Dans un monde secoué par les tragédies, émettre des vœux semble vain, même si chaque début d’année donne l’espoir d’un nouvel élan.
Comme psychanalystes nous savons que le combat de la culture contre la nature est toujours inachevé. Nous savons que la « nature » est toujours en lutte contre elle-même, travaillée par la haine, la déliaison, la pulsion de mort.
La fragilité des démocraties, la montée en puissance des régimes autoritaires et des dictatures nous alertent. Mais aussi les discours binaires, simplificateurs, complotistes. Et même certains discours prétendument scientifiques qui ne supportent pas la contradiction.

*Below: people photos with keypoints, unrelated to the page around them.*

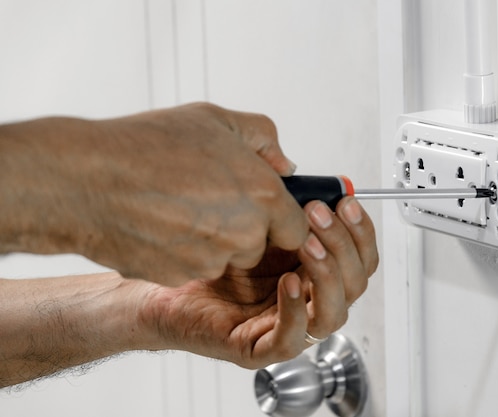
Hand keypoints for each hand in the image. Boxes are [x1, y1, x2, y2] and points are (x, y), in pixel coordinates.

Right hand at [0, 103, 308, 284]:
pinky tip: (160, 223)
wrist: (87, 180)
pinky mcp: (181, 276)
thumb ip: (263, 138)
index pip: (298, 228)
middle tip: (212, 197)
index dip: (282, 218)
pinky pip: (195, 268)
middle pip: (261, 244)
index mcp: (263, 194)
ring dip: (214, 239)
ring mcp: (212, 260)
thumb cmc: (148, 144)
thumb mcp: (215, 119)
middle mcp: (244, 233)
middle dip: (246, 227)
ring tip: (179, 205)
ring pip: (227, 258)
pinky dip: (184, 252)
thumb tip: (285, 163)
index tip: (267, 208)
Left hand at [141, 197, 377, 367]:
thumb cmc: (207, 255)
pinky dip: (295, 312)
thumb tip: (308, 181)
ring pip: (334, 315)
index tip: (347, 203)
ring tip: (306, 244)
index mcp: (311, 273)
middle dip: (343, 246)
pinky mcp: (257, 348)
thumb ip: (283, 202)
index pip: (359, 260)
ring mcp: (285, 327)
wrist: (161, 286)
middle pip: (355, 284)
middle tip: (317, 215)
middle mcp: (305, 300)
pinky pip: (292, 340)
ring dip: (328, 276)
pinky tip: (285, 283)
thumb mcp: (253, 221)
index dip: (360, 233)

Dans ce contexte la psychanalyse est un rempart contre la dictature de la pensée où triomphe la raison du plus fort sur le plus faible.

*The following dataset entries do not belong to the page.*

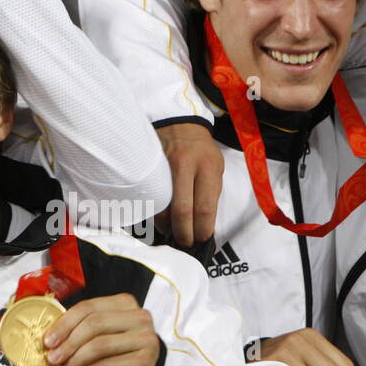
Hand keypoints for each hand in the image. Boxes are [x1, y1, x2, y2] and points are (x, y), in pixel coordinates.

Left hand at [43, 293, 160, 365]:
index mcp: (124, 302)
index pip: (88, 308)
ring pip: (99, 346)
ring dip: (73, 361)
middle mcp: (138, 317)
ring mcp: (144, 339)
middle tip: (51, 357)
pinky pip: (105, 365)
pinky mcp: (144, 361)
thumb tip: (49, 339)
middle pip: (93, 325)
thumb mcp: (103, 331)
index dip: (64, 323)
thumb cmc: (118, 346)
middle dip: (68, 343)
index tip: (47, 340)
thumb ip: (81, 327)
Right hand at [154, 122, 223, 246]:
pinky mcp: (150, 166)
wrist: (179, 123)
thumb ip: (211, 192)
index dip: (202, 229)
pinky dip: (154, 210)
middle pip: (182, 210)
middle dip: (183, 232)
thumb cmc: (201, 150)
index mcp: (207, 168)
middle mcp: (185, 167)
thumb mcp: (215, 167)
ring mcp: (164, 166)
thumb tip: (204, 223)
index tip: (201, 239)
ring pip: (162, 204)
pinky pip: (151, 194)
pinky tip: (158, 218)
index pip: (205, 207)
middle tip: (185, 242)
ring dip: (166, 225)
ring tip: (170, 232)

Parce qu’elle reconnaît le conflit intrapsychique, parce qu’elle accepte de penser l’impensable, parce qu’elle sait que le moi n’est pas maître en son domaine, la psychanalyse a la capacité de résister aux tyrannies de l’esprit et de s’opposer à une pensée simpliste née de l’immédiateté et du sensationnalisme. Elle a la capacité d’essayer de penser, même l’horreur, et d’offrir une possibilité de tiercéiser qui fait tellement défaut aux convulsions du monde.
Si nous devons formuler des vœux c’est d’avoir confiance en nous. De souhaiter que la psychanalyse résiste, qu’elle retrouve plus de visibilité, qu’elle ne se replie pas sur elle-même. Qu’elle soit plus perméable à son environnement social et occupe à nouveau le champ de la santé mentale et des sciences humaines, trop longtemps abandonné.
Il nous faut résister aux attaques contre les liens et continuer de croire en ce que nous sommes. Loin du dogmatisme et des rigidités défensives, nous pouvons agir avec rigueur, dans un souci permanent de l'éthique, pour apaiser les souffrances et apporter notre pierre à l'édifice tellement fragile de la culture.
C’est alors plein d’espoir que l’on peut entamer cette nouvelle année, dans le plaisir du travail partagé, d’une réflexion et d’une élaboration communes, sources d’une créativité infinie.